(What is needed) The number of lines containing "remote" is the only answer wanted; work it out from the entries below.

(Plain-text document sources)
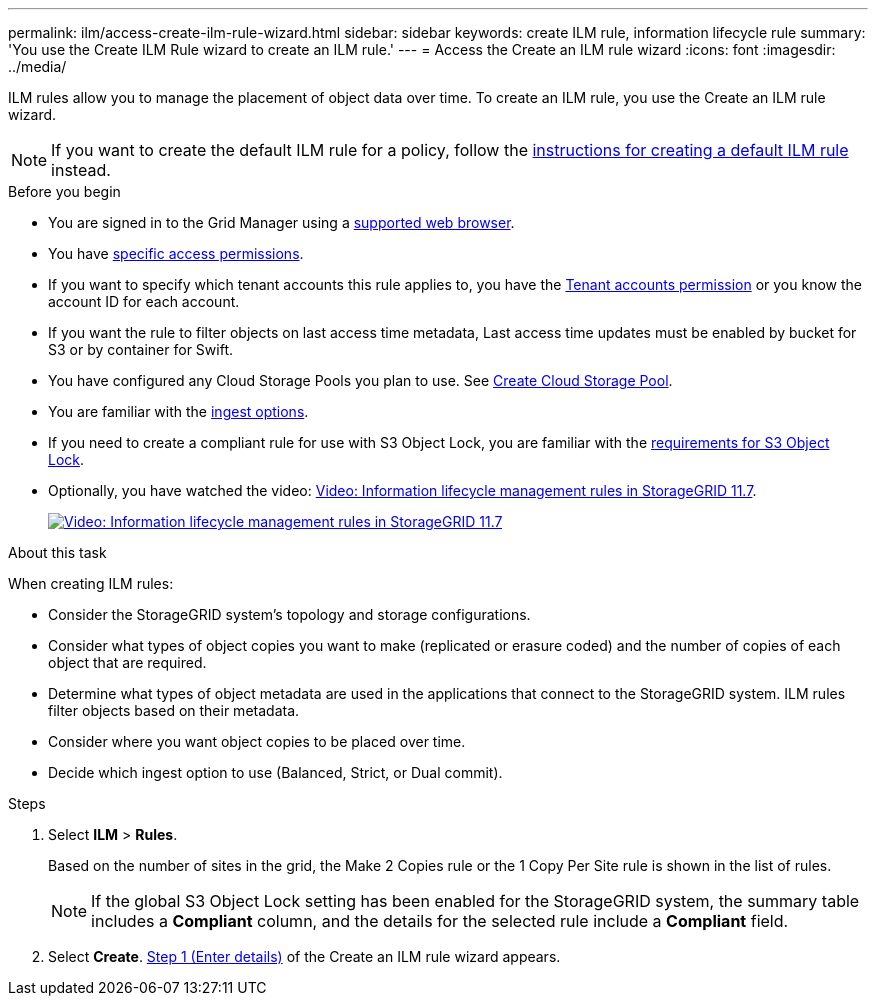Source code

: ---
permalink: ilm/access-create-ilm-rule-wizard.html
sidebar: sidebar
keywords: create ILM rule, information lifecycle rule
summary: 'You use the Create ILM Rule wizard to create an ILM rule.'
---
= Access the Create an ILM rule wizard
:icons: font
:imagesdir: ../media/

[.lead]
ILM rules allow you to manage the placement of object data over time. To create an ILM rule, you use the Create an ILM rule wizard.

NOTE: If you want to create the default ILM rule for a policy, follow the link:creating-default-ilm-rule.html[instructions for creating a default ILM rule] instead.

.Before you begin

* You are signed in to the Grid Manager using a link:../admin/web-browser-requirements.html[supported web browser].
* You have link:../admin/admin-group-permissions.html[specific access permissions].
* If you want to specify which tenant accounts this rule applies to, you have the link:../admin/admin-group-permissions.html[Tenant accounts permission] or you know the account ID for each account.
* If you want the rule to filter objects on last access time metadata, Last access time updates must be enabled by bucket for S3 or by container for Swift.
* You have configured any Cloud Storage Pools you plan to use. See link:creating-cloud-storage-pool.html[Create Cloud Storage Pool].
* You are familiar with the link:data-protection-options-for-ingest.html[ingest options].
* If you need to create a compliant rule for use with S3 Object Lock, you are familiar with the link:requirements-for-s3-object-lock.html[requirements for S3 Object Lock].
* Optionally, you have watched the video: https://netapp.hosted.panopto.com/Panopto/Pages/Viewer.aspx?id=6baa2e69-95b7-4bcf-a0ff-afbd0092231c[Video: Information lifecycle management rules in StorageGRID 11.7^].
+
image::../media/video-screenshot-ilm-rules-117.png[link="https://netapp.hosted.panopto.com/Panopto/Pages/Viewer.aspx?id=6baa2e69-95b7-4bcf-a0ff-afbd0092231c" alt="Video: Information lifecycle management rules in StorageGRID 11.7", window=_blank]

.About this task

When creating ILM rules:

* Consider the StorageGRID system's topology and storage configurations.
* Consider what types of object copies you want to make (replicated or erasure coded) and the number of copies of each object that are required.
* Determine what types of object metadata are used in the applications that connect to the StorageGRID system. ILM rules filter objects based on their metadata.
* Consider where you want object copies to be placed over time.
* Decide which ingest option to use (Balanced, Strict, or Dual commit).

.Steps

. Select *ILM* > *Rules*.
+
Based on the number of sites in the grid, the Make 2 Copies rule or the 1 Copy Per Site rule is shown in the list of rules.
+
NOTE: If the global S3 Object Lock setting has been enabled for the StorageGRID system, the summary table includes a *Compliant* column, and the details for the selected rule include a *Compliant* field.

. Select *Create*. link:create-ilm-rule-enter-details.html[Step 1 (Enter details)] of the Create an ILM rule wizard appears.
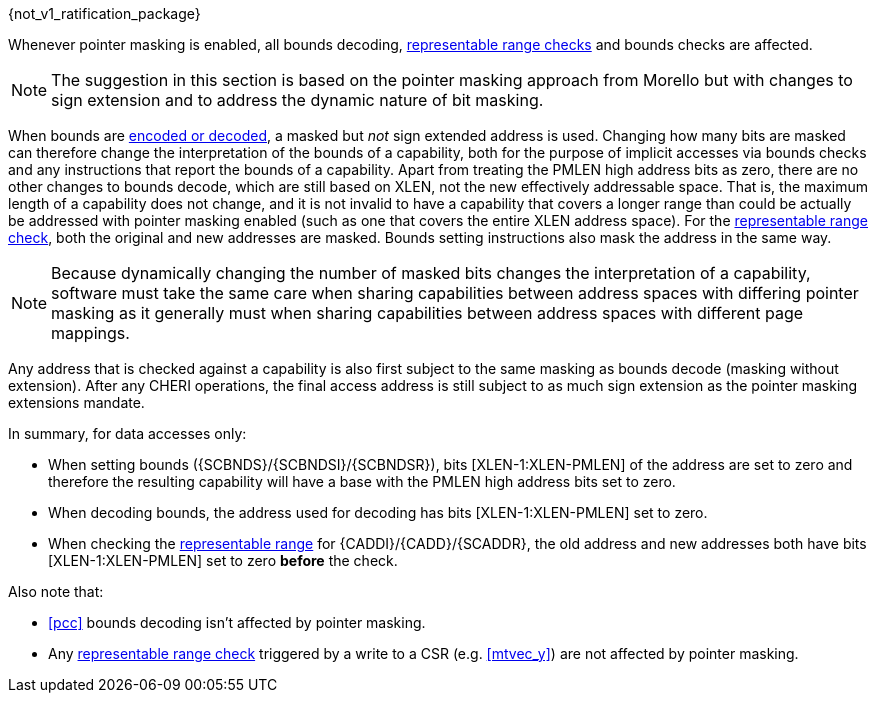 ifdef::cheri_standalone_spec[]
[#section_cheri_pointer_masking_integration, reftext="Ssnpm, Smnpm, Smmpm, Sspm, Supm ({cheri_base_ext_name})"]
== Pointer Masking (Ssnpm, Smnpm, Smmpm, Sspm, Supm)  ({cheri_base64_ext_name})

endif::[]

{not_v1_ratification_package}

Whenever pointer masking is enabled, all bounds decoding, <<section_cap_representable_check, representable range checks>> and bounds checks are affected.

NOTE: The suggestion in this section is based on the pointer masking approach from Morello but with changes
to sign extension and to address the dynamic nature of bit masking.

When bounds are <<section_cap_encoding,encoded or decoded>>, a masked but _not_ sign extended address is used.
Changing how many bits are masked can therefore change the interpretation of the bounds of a capability,
both for the purpose of implicit accesses via bounds checks and any instructions that report the bounds of a capability.
Apart from treating the PMLEN high address bits as zero, there are no other changes to bounds decode,
which are still based on XLEN, not the new effectively addressable space.
That is, the maximum length of a capability does not change, and
it is not invalid to have a capability that covers a longer range than could be actually be addressed with pointer masking enabled (such as one that covers the entire XLEN address space).
For the <<section_cap_representable_check, representable range check>>, both the original and new addresses
are masked.
Bounds setting instructions also mask the address in the same way.

NOTE: Because dynamically changing the number of masked bits changes the interpretation of a capability,
software must take the same care when sharing capabilities between address spaces with differing pointer masking
as it generally must when sharing capabilities between address spaces with different page mappings.

Any address that is checked against a capability
is also first subject to the same masking as bounds decode (masking without extension).
After any CHERI operations, the final access address is still subject to as much sign extension as the pointer masking extensions mandate.

In summary, for data accesses only:

* When setting bounds ({SCBNDS}/{SCBNDSI}/{SCBNDSR}), bits [XLEN-1:XLEN-PMLEN] of the address are set to zero and therefore the resulting capability will have a base with the PMLEN high address bits set to zero.
* When decoding bounds, the address used for decoding has bits [XLEN-1:XLEN-PMLEN] set to zero.
* When checking the <<section_cap_representable_check, representable range>> for {CADDI}/{CADD}/{SCADDR}, the old address and new addresses both have bits [XLEN-1:XLEN-PMLEN] set to zero *before* the check.

Also note that:

* <<pcc>> bounds decoding isn't affected by pointer masking.
* Any <<section_cap_representable_check, representable range check>> triggered by a write to a CSR (e.g. <<mtvec_y>>) are not affected by pointer masking.
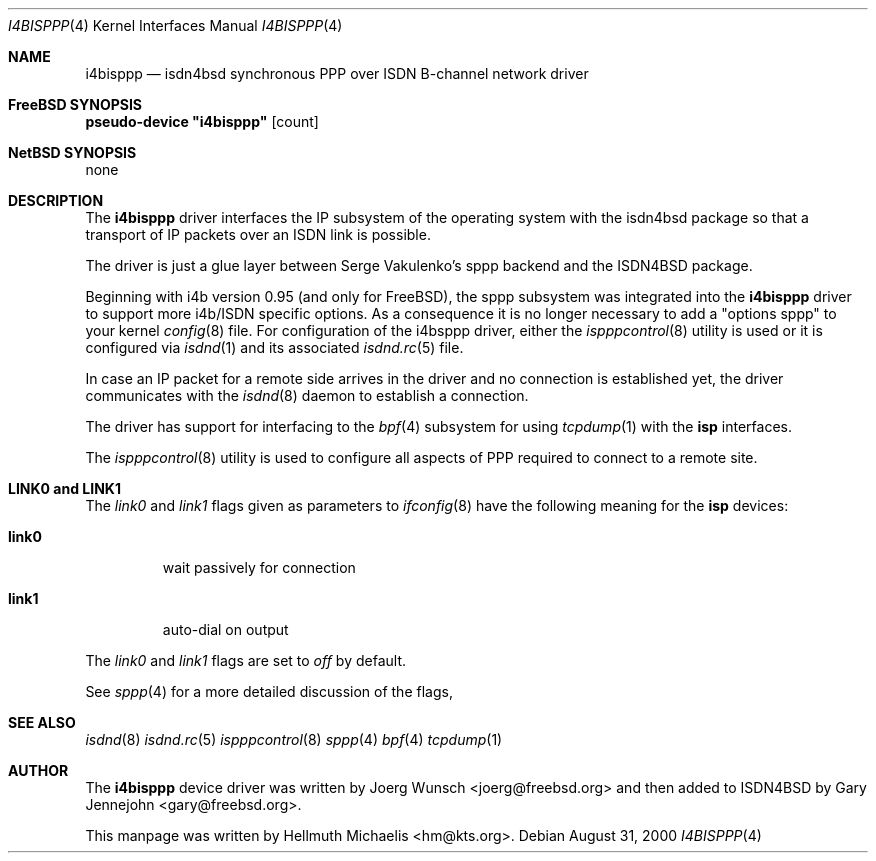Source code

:.\"
.\" Copyright (c) 1997, 2000 Hellmuth Michaelis. All rights reserved.
.\"
.\" Redistribution and use in source and binary forms, with or without
.\" modification, are permitted provided that the following conditions
.\" are met:
.\" 1. Redistributions of source code must retain the above copyright
.\"    notice, this list of conditions and the following disclaimer.
.\" 2. Redistributions in binary form must reproduce the above copyright
.\"    notice, this list of conditions and the following disclaimer in the
.\"    documentation and/or other materials provided with the distribution.
.\"
.\" THIS SOFTWARE IS PROVIDED BY THE AUTHOR AND CONTRIBUTORS ``AS IS'' AND
.\" ANY EXPRESS OR IMPLIED WARRANTIES, INCLUDING, BUT NOT LIMITED TO, THE
.\" IMPLIED WARRANTIES OF MERCHANTABILITY AND FITNESS FOR A PARTICULAR PURPOSE
.\" ARE DISCLAIMED.  IN NO EVENT SHALL THE AUTHOR OR CONTRIBUTORS BE LIABLE
.\" FOR ANY DIRECT, INDIRECT, INCIDENTAL, SPECIAL, EXEMPLARY, OR CONSEQUENTIAL
.\" DAMAGES (INCLUDING, BUT NOT LIMITED TO, PROCUREMENT OF SUBSTITUTE GOODS
.\" OR SERVICES; LOSS OF USE, DATA, OR PROFITS; OR BUSINESS INTERRUPTION)
.\" HOWEVER CAUSED AND ON ANY THEORY OF LIABILITY, WHETHER IN CONTRACT, STRICT
.\" LIABILITY, OR TORT (INCLUDING NEGLIGENCE OR OTHERWISE) ARISING IN ANY WAY
.\" OUT OF THE USE OF THIS SOFTWARE, EVEN IF ADVISED OF THE POSSIBILITY OF
.\" SUCH DAMAGE.
.\"
.\"	$Id: i4bisppp.4,v 1.13 2000/08/31 08:45:07 hm Exp $
.\"
.\" $FreeBSD$
.\"
.\"	last edit-date: [Thu Aug 31 10:40:17 2000]
.\"
.Dd August 31, 2000
.Dt I4BISPPP 4
.Os
.Sh NAME
.Nm i4bisppp
.Nd isdn4bsd synchronous PPP over ISDN B-channel network driver
.Sh FreeBSD SYNOPSIS
.Cd pseudo-device \&"i4bisppp\&" Op count
.Sh NetBSD SYNOPSIS
none
.Sh DESCRIPTION
The
.Nm
driver interfaces the IP subsystem of the operating system with the 
isdn4bsd package so that a transport of IP packets over an ISDN link
is possible.
.Pp
The driver is just a glue layer between Serge Vakulenko's sppp 
backend and the ISDN4BSD package.
.Pp
Beginning with i4b version 0.95 (and only for
.Fx ) ,
the sppp 
subsystem was integrated into the
.Nm
driver to support more i4b/ISDN specific options. As a consequence it is no
longer necessary to add a "options sppp" to your kernel 
.Xr config 8
file. For configuration of the i4bsppp driver, either the
.Xr ispppcontrol 8
utility is used or it is configured via
.Xr isdnd 1
and its associated
.Xr isdnd.rc 5
file.
.Pp
In case an IP packet for a remote side arrives in the driver and no
connection is established yet, the driver communicates with the
.Xr isdnd 8
daemon to establish a connection.
.Pp
The driver has support for interfacing to the
.Xr bpf 4
subsystem for using
.Xr tcpdump 1
with the
.Nm isp
interfaces.
.Pp
The 
.Xr ispppcontrol 8
utility is used to configure all aspects of PPP required to connect to a
remote site.
.Sh LINK0 and LINK1
The
.Em link0
and 
.Em link1
flags given as parameters to
.Xr ifconfig 8
have the following meaning for the
.Nm isp
devices:
.Bl -tag -width link0 -compact
.Pp
.It Li link0 
wait passively for connection
.Pp
.It Li link1
auto-dial on output
.El
.Pp
The 
.Em link0 
and 
.Em link1 
flags are set to
.Em off
by default.
.Pp
See
.Xr sppp 4
for a more detailed discussion of the flags,
.Pp
.Sh SEE ALSO
.Xr isdnd 8
.Xr isdnd.rc 5
.Xr ispppcontrol 8
.Xr sppp 4
.Xr bpf 4
.Xr tcpdump 1
.Sh AUTHOR
The
.Nm
device driver was written by 
.An Joerg Wunsch Aq joerg@freebsd.org
and then added to ISDN4BSD by 
.An Gary Jennejohn Aq gary@freebsd.org .
.Pp
This manpage was written by 
.An Hellmuth Michaelis Aq hm@kts.org .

(Result below) 2